→ Latihan 1: Dari daftar Entri tersimpan, salin tanpa perubahan semua baris mulai dari baris yang berisi "Креативное вязание" sampai baris yang berisi "Аксессуары шитье", termasuk kedua baris itu.

→ Bacaan Telaah:
__________
Jadi, menurut aliran ini, pengetahuan seseorang
sepenuhnya dipengaruhi oleh pembawaan lahir dan gen yang diturunkan oleh kedua
orang tua. Pendidikan yang diberikan haruslah disesuaikan dengan bakat dan
pembawaan anak didik itu sendiri. Teori ini percaya bahwa lingkungan pendidikan
maupun lingkungan sekitar yang telah direkayasa oleh orang dewasa tidak akan
berpengaruh terhadap tumbuh kembang pengetahuan manusia. Dengan kata lain
aliran ini menekankan bahwa pemerolehan pengetahuan manusia hanya berasal dari
dalam (internal).
Pembawaan lahir itu ada yang baik ada pula yang buruk.
Manusia tumbuh dan berkembang membawa segala hal yang telah ia bawa sejak
lahir. Dan apa yang mereka bawa tersebut, akan berkembang sesuai arahnya
masing-masing. Sedangkan pendidikan tidak akan mempengaruhi apa-apa.
3. Aliran Naturalisme
Naturalisme
berasal dari bahasa Latin yaitu nature artinya alam,
tabiat, dan pembawaan. Aliran ini dinamakan juga negativisme ialah aliran yang
meragukan pendidikan untuk perkembangan seseorang karena dia dilahirkan dengan
pembawaan yang baik. Ciri utama aliran ini ialah dalam mendidik seseorang
kembalilah kepada alam agar pembawaan seseorang yang baik itu tidak di rusak
oleh pendidik. Dengan kata lain pembawaan yang baik itu supaya berkembang
secara spontan. Hampir senada dengan aliran Nativisme.
Menurut
Ngalim Purwanto (2000:59) Pada hakikatnya semua anak (manusia) itu dilahirkan
adalah baik. Pemikiran tersebut juga sependapat dengan Undang Ahmad (2013:147)
yang menjelaskan dalam buku Filsafat Manusia bahwa sebagai makhluk spiritual
yang sifat aslinya adalah berpembawaan baik. Bagaimana hasil perkembangannya
yang kemudian sangat ditentukan oleh pendidikan yang diterimanya atau yang
memengaruhinya. Jika pengaruh itu baik akan menjadi baiklah ia, akan tetapi
jika pengaruh itu jelek akan jelek pula hasilnya. Jadi Aliran ini berpendapat
bahwa pendidik wajib membiarkan pertumbuhan anak pada alam (manusia dan
lingkungan). sehingga kebaikan anak-anak yang diperoleh secara alamiah sejak
saat kelahirannya itu dapat tampak secara spontan dan bebas.
__________
[Entri tersimpan]
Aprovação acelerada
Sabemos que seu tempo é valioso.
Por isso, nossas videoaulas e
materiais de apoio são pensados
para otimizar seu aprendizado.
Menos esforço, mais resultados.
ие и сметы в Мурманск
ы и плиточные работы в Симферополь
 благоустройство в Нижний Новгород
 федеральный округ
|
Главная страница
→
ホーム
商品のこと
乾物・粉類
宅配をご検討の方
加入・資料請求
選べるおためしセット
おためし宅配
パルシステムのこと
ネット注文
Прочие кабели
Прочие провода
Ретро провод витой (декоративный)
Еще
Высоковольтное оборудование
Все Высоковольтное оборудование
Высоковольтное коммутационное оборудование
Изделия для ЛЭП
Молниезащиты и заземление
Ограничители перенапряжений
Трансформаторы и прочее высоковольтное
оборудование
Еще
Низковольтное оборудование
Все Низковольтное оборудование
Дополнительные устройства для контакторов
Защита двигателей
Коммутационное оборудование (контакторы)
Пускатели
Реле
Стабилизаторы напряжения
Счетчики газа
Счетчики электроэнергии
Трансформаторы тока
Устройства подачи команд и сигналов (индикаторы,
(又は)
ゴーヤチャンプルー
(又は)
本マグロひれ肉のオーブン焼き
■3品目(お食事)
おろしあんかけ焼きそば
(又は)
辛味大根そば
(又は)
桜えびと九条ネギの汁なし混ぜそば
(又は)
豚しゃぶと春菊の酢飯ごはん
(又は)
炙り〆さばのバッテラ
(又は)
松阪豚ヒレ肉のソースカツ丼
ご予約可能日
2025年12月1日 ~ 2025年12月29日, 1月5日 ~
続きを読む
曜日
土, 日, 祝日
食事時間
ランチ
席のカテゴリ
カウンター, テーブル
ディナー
__________
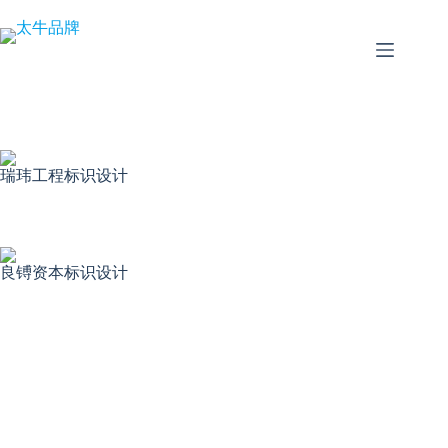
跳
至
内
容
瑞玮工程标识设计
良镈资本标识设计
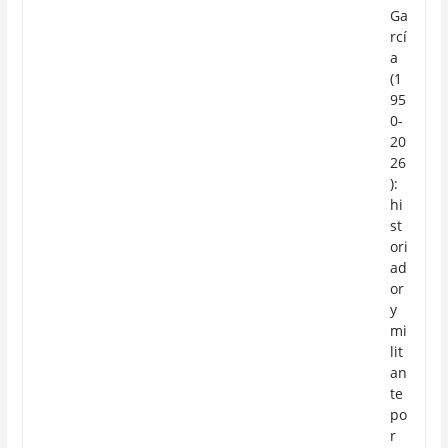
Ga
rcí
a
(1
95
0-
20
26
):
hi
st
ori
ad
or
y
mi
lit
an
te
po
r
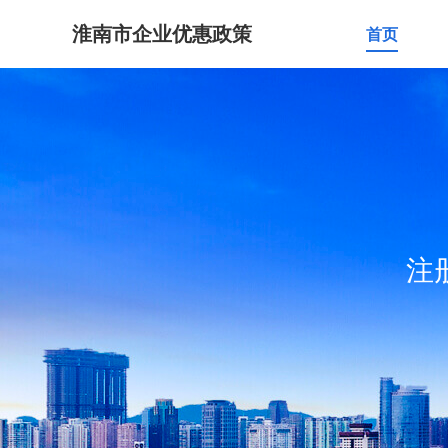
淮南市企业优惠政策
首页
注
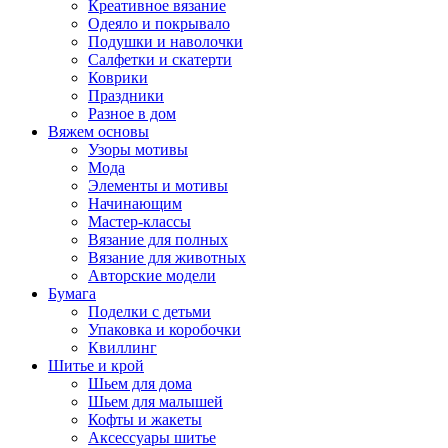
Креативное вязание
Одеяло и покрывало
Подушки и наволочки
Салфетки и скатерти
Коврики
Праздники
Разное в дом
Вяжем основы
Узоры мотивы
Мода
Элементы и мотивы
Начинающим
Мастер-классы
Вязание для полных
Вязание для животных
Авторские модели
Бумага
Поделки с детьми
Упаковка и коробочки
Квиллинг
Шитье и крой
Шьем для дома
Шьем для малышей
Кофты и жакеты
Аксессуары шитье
__________
→ Latihan 2: Ringkas bacaan tentang aliran pendidikan ini dalam dua kalimat.

→ Jawaban Tertulis 1:
Креативное вязание
Одеяло и покрывало
Подушки и наволочки
Салфетки и скатерти
Коврики
Праздники
Разное в дом
Вяжем основы
Узоры мотивы
Мода
Элементы и мотивы
Начинающим
Мастер-классы
Вязание для полных
Вязание для животных
Авторские модели
Бумага
Поделки с детьми
Упаковка и коробочки
Квиллинг
Шитье и крой
Шьем для дома
Шьем для малышей
Кофты и жакеты
Аксессуары шитье

→ Jawaban Tertulis 2: Menurut aliran nativisme, pengetahuan seseorang sepenuhnya ditentukan oleh pembawaan lahir, sedangkan pendidikan tidak akan memengaruhi apa-apa. Aliran naturalisme, yang juga disebut negativisme, meragukan peran pendidikan karena manusia dilahirkan dengan pembawaan baik, sehingga pendidik wajib membiarkan anak tumbuh menurut alam agar kebaikannya tampak secara spontan dan bebas.